SOURCE INFORMATION:
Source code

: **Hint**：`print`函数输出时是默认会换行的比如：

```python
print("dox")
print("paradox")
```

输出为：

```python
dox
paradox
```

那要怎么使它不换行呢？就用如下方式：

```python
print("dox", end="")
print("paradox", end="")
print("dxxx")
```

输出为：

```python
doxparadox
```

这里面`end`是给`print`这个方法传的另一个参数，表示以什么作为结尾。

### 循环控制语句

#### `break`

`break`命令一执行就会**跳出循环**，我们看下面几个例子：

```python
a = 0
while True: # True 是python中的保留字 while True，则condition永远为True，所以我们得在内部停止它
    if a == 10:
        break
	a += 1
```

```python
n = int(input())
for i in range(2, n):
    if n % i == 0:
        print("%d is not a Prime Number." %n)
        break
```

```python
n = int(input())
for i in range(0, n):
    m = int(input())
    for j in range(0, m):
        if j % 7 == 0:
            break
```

PROBLEM DESCRIPTION: Copy every line of the data above in which the string "break" appears.

COMPLETED EXERCISE:
#### `break`
`break`命令一执行就会**跳出循环**，我们看下面几个例子：
        break
        break
            break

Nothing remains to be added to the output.